Swoje łupy wynosił w koszyku sklepowym
Do 5 lat więzienia grozi 34-letniemu mężczyźnie, który na terenie Lubina kradł towary w kilku marketach. Podejrzany swój łup pakował do koszyka, a następnie wychodził ze sklepu. W zainteresowaniu lubinianina był przede wszystkim alkohol, ale też słodycze i produkty spożywcze. Łączne straty pokrzywdzeni oszacowali na blisko 22 tysiące złotych. 34-latek został zatrzymany przez policjantów operacyjnych i trafił do policyjnej celi. Usłyszał w sumie 23 zarzuty kradzieży.

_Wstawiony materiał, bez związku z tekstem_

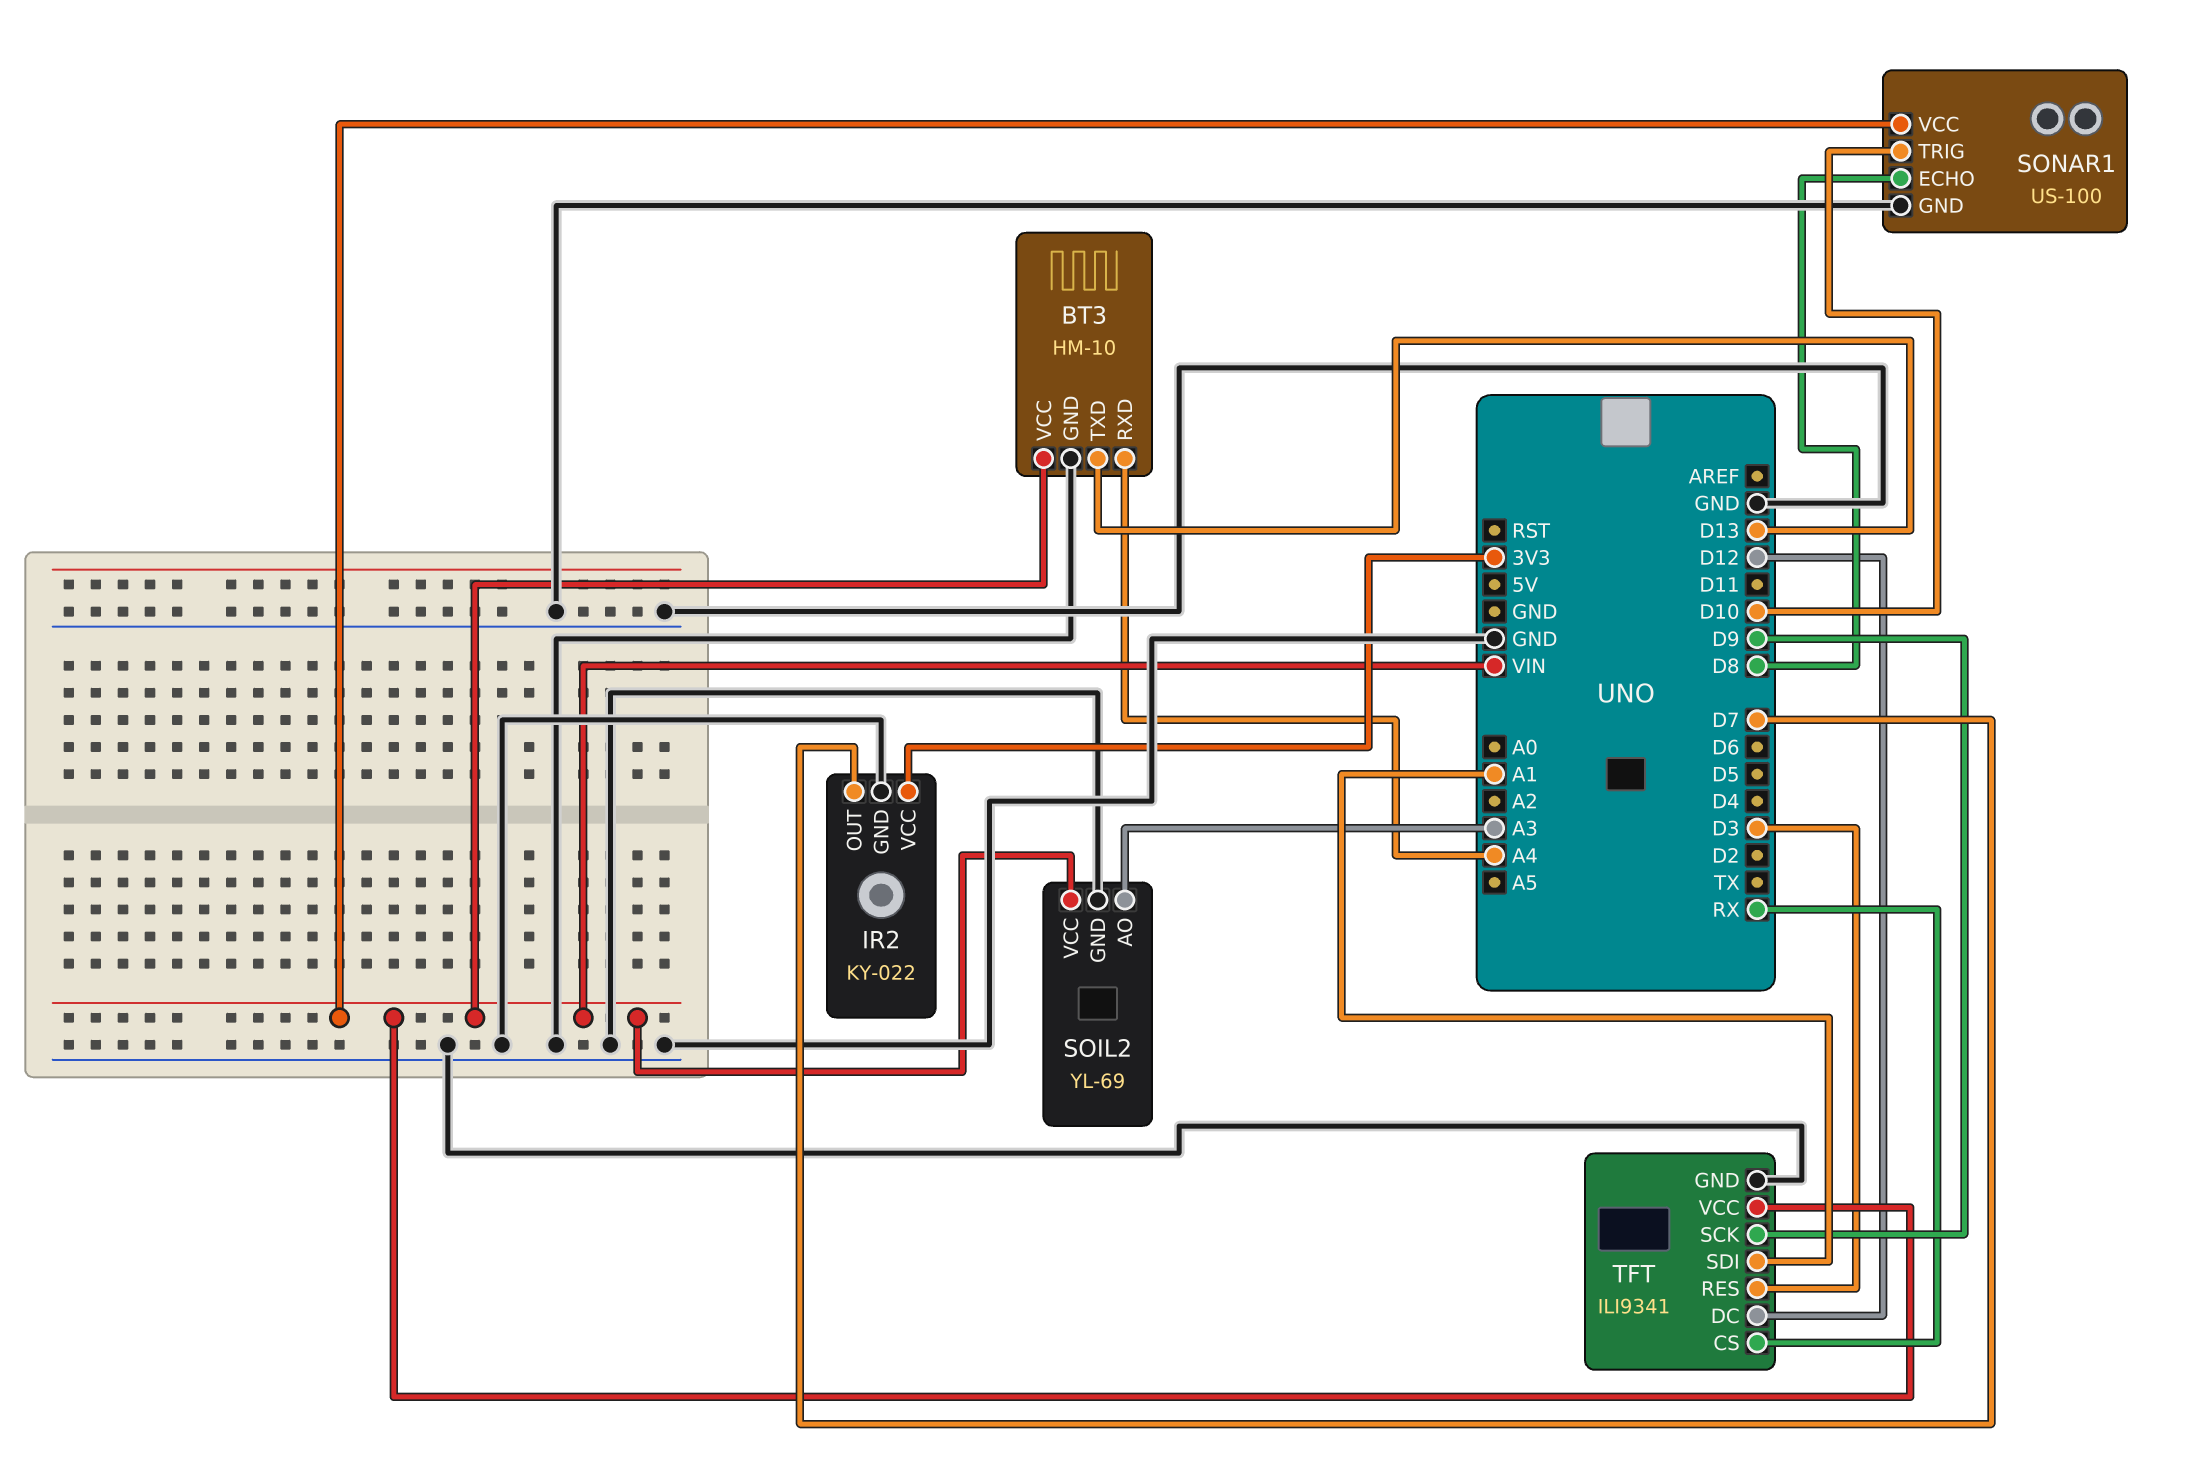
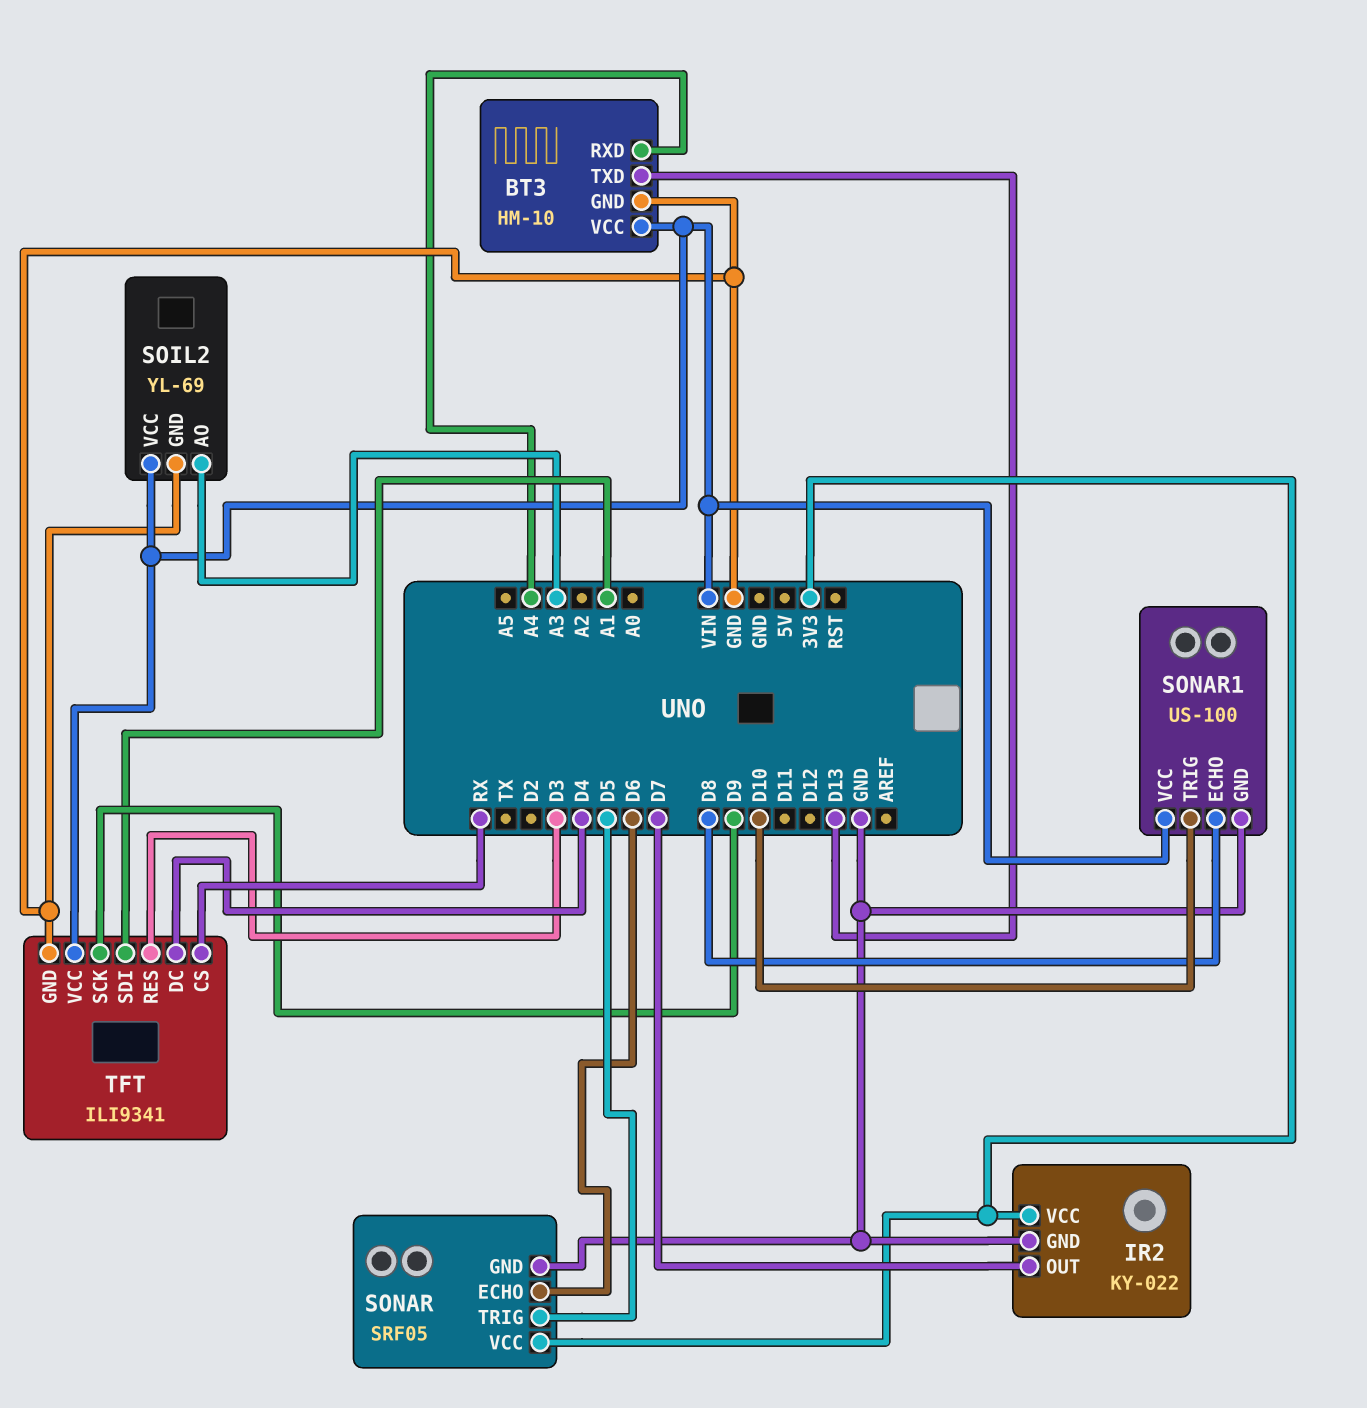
SONAR: none -> SRF05
SONAR pin ECHO: none -> D6
SONAR pin GND: none -> GND
SONAR pin TRIG: none -> D5
SONAR pin VCC: none -> 3V3
TFT pin DC: D12 -> D4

Policjanci wydziału kryminalnego lubińskiej komendy zajmowali się sprawą kradzieży do których doszło w kilku z marketach i drogeriach na terenie miasta. Operacyjne działania kryminalnych doprowadziły do zatrzymania 34-latka, wielokrotnie „przewijającego się” w policyjnej kartotece.

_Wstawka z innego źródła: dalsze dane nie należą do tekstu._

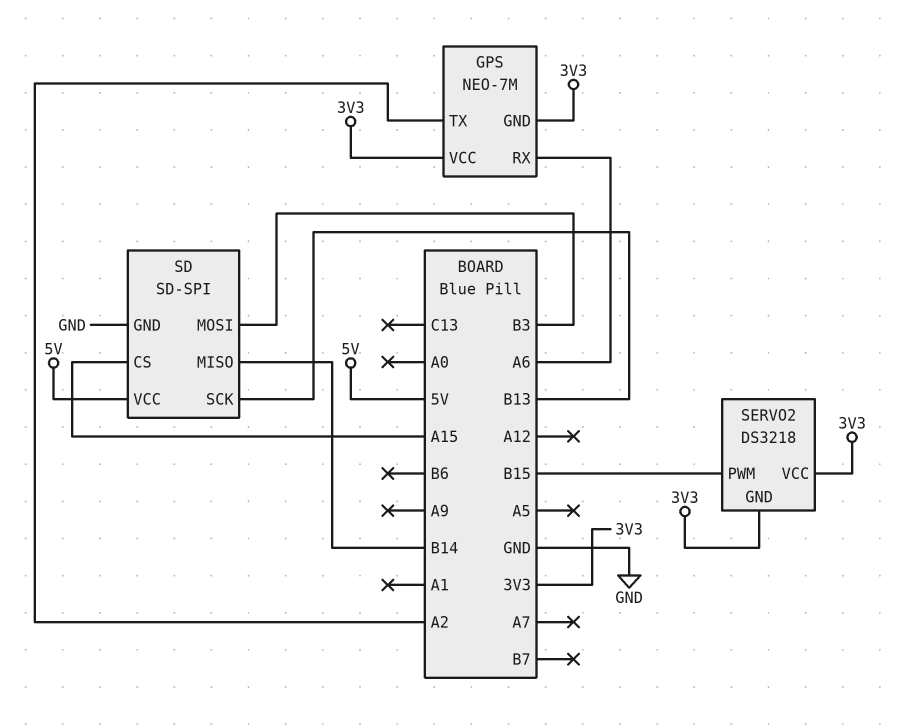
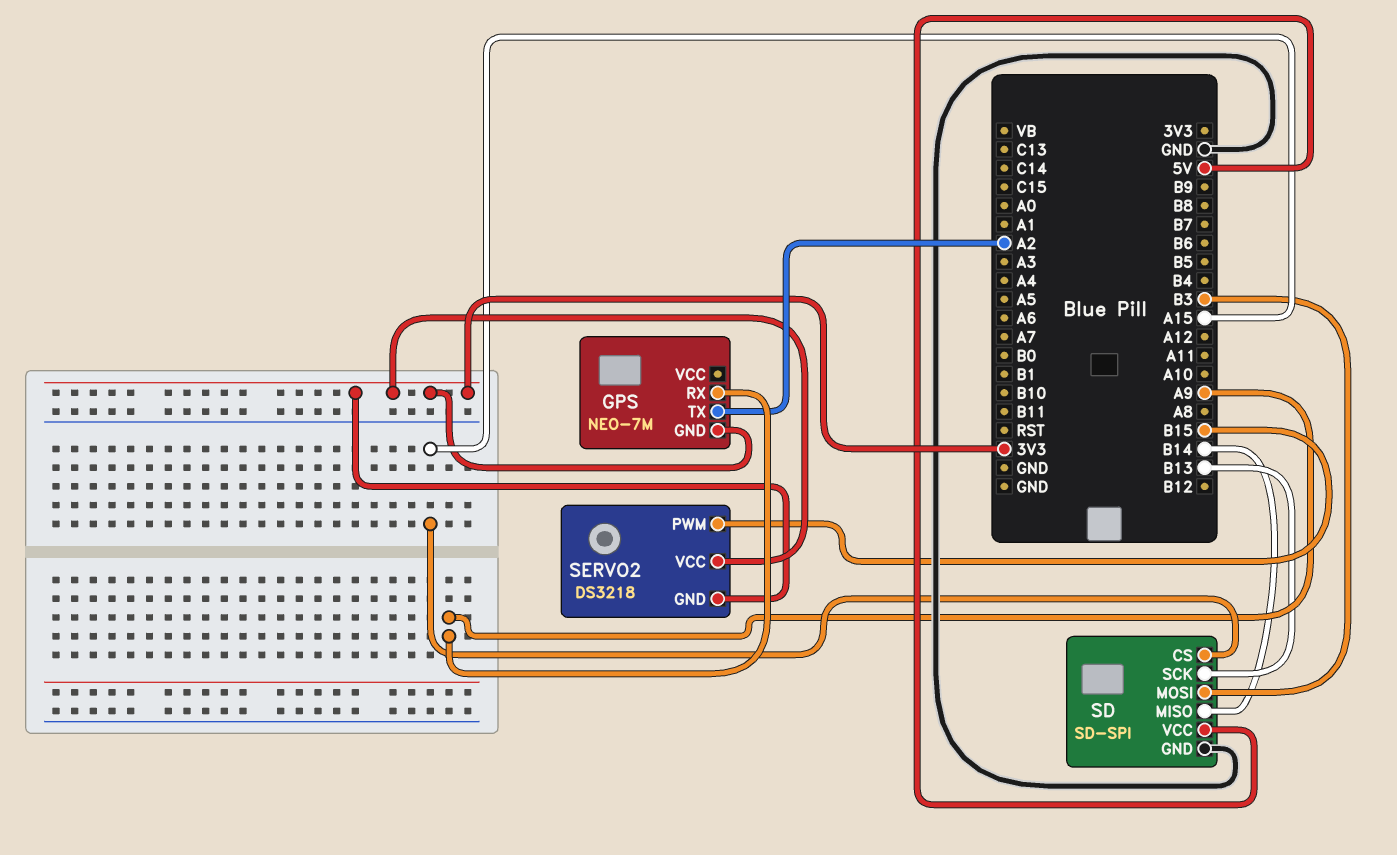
GPS pin RX: A6 -> A9
GPS pin VCC: 3V3 -> none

Funkcjonariusze ustalili, że podejrzany wchodził do różnych placówek handlowych, a następnie upatrzony towar wkładał do koszyka sklepowego lub reklamówki i nie płacąc za te przedmioty, wychodził ze sklepu. Jego łupem padł drogi alkohol, pościel, szczoteczki do zębów, suszarki do włosów i wiele innych przedmiotów, w tym odzież i żywność. Łączne straty właściciele obiektów oszacowali na blisko 22 tysiące złotych.

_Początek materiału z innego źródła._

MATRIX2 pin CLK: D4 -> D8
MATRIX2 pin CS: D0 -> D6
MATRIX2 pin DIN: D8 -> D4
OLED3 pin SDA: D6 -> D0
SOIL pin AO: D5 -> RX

Śledczy przesłuchali już 34-latka. Zebrane dowody pozwoliły na przedstawienie mu aż 23 zarzutów kradzieży. Podejrzany był już w przeszłości notowany za przestępstwa kryminalne.
O dalszym losie mężczyzny zdecyduje teraz sąd. Za kradzieże, których się dopuścił, może mu grozić kara nawet do 5 lat więzienia.